Argues for more time?
Sells the work one on one to nervous clients when you’re not watching?
Keeps the torch lit for the most cynical people around?
Wipes your nose after your work dies?
Wipes your bottom after you shit yourself in a meeting?
Rearranged teams cause some of the wittle bitty babies can’t work together?
Hired YOU?
I promise you your job is a hell of a lot more disposable than an ECD/CCO’s.
Get back to work.
Some ECDs are pretty great creatives with consistent track records of famous work, getting results and building trusted relationships with clients which help bring opportunities in the for people that work in experience design
you can actually just not have all of those levels bc they aren't necessary for efficient and effective decision making to happen (and are arguably hurdles for it)

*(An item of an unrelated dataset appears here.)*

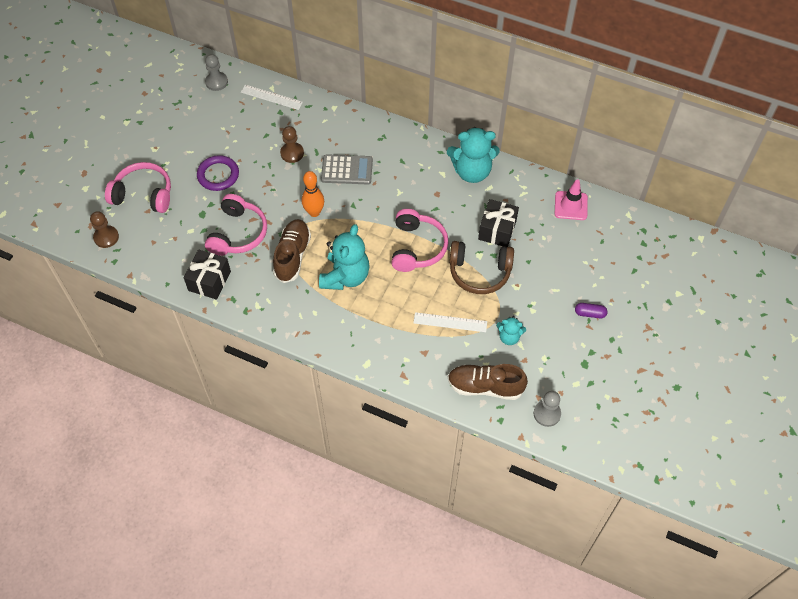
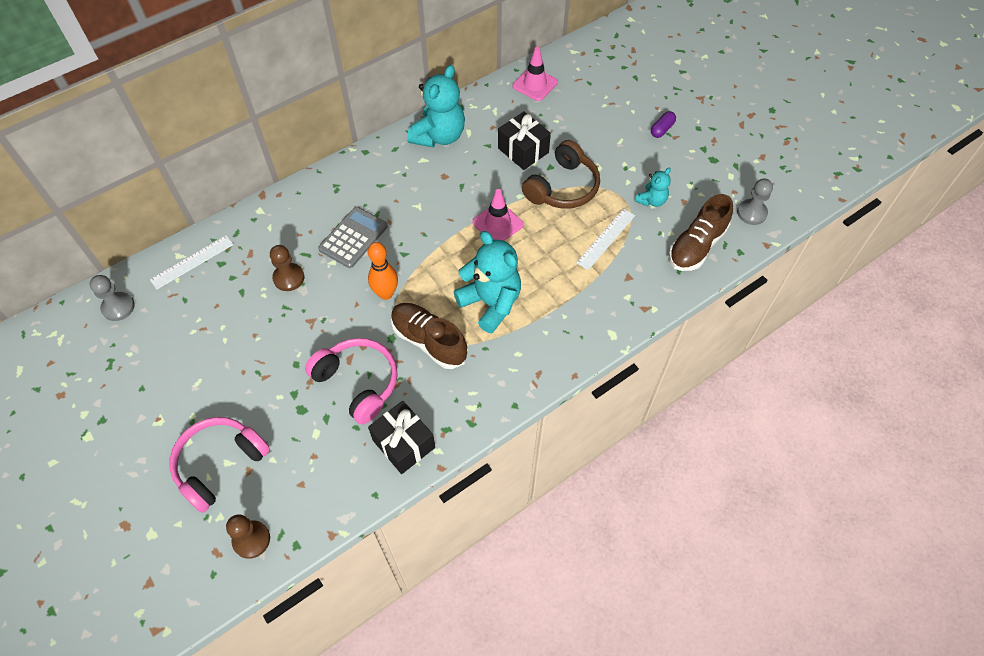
camera: 60 degrees left, 0 degrees up
purple ring [197,155,239,191] -> none
pink headphones [391,209,448,272] -> pink traffic cone [472,189,524,241]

I have some good ECDs who act as brand oracles, who have the important convos about direction w the cilent. I've had others who phone it in or just roll over.

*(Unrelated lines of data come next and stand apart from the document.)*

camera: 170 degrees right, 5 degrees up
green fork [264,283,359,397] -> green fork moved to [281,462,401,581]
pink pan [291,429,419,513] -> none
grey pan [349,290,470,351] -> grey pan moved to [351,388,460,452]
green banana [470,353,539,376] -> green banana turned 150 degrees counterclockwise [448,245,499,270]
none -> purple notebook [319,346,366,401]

I think of the ECD as an inherently political position so they are useful with particularly imperious clients. personally would rather have a relationship with a client that doesn't necessitate an ECD, (or a bloated account team of handlers)
In a nutshell:
Lead and develop a team of creatives and other agency folk to deliver against both client and agency objectives.
It is not an easy job and requires creative skills, a business mindset, sales ability, interpersonal dynamics and a whole host of other things. Most creative leaders in our business rose through the ranks because the are either incredibly adept at developing concepts and executing the work or they are skilled at navigating the politics of an agency and client relationships. The former typically makes for bad managers and the latter makes for terrible creative leaders.

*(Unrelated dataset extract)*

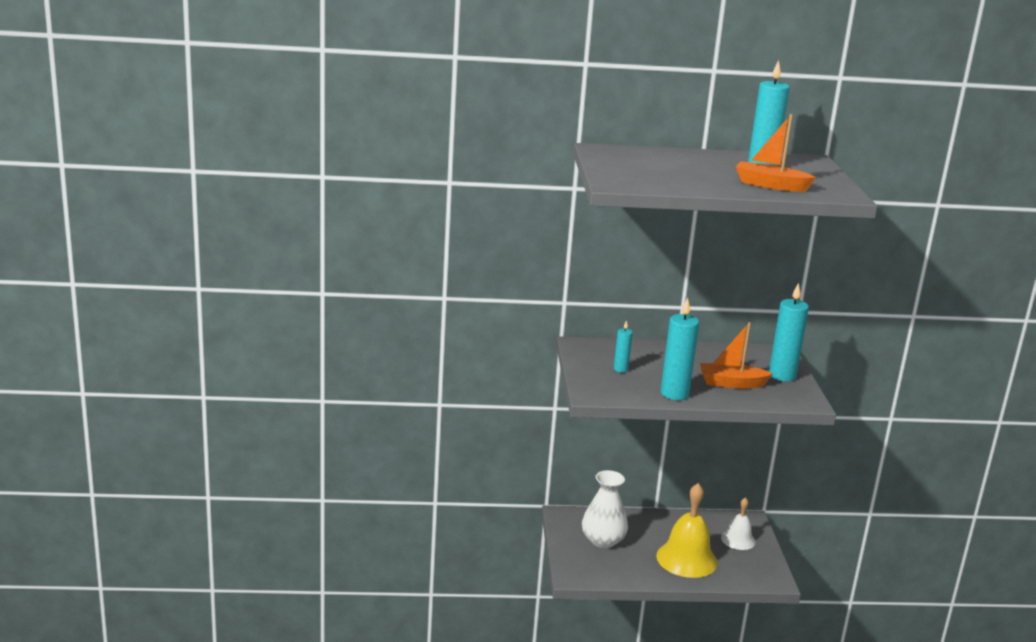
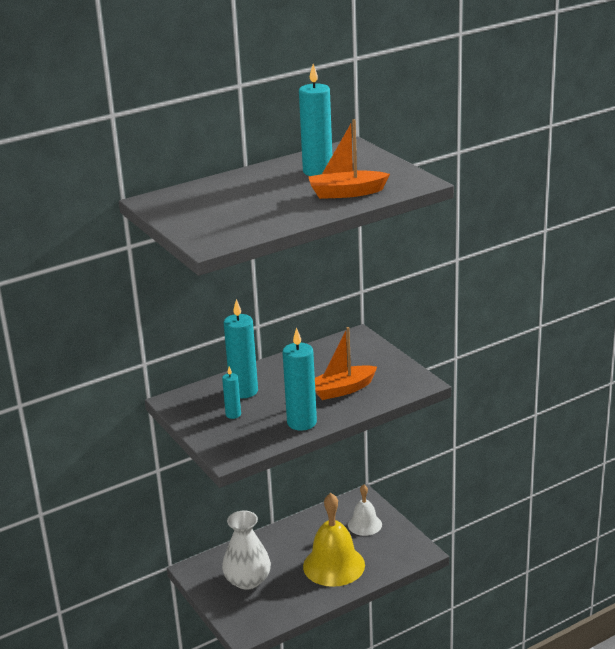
camera: 25 degrees left, 5 degrees up
turquoise candle [769,283,809,381] -> turquoise candle moved to [224,299,258,398]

https://m.snagajob.com/job-descriptions/creative-director/
Being billable is the biggest fallacy of how agencies are run, and run into the toilet. ECDs are the ones who manage where the creative product is headed. An agency’s output completely changes when the ecd does.
They don’t need to be on the tools to do this. They check in and handle big client dramas and steer the ship. So don’t get shitty that the captain isn’t shovelling coal in the hull with the rest of us. It just makes it seem like you have no idea how it works.
Update: our ECD got canned. Someone is yet to step in that role and provide real value for the company. Fingers crossed it’s not CD1.
hardly any of the things on that list are actionable or even billable things, which is extremely telling
From my earlier response I think/hope that it is apparent that I know how it works: there are very good reasons for ECDs to exist for many clients, and I enjoy working w ECDs who are honest about what they bring to the table.
I do agree that the importance of "being billable" is a general fallacy that leads to talented people being let go and companies hollowing out their own capabilities.
That said, there is a reason that all of the responses to CD1's list were Laughter, because it read exactly like the nightmare ECD no one wants to work under.
Everyone has a boss... depending on the agency structure, CD or GCD reports to ECD. ECD reports to CCO, CCO reports to CEO, CEO reports to shareholders. Circle of life.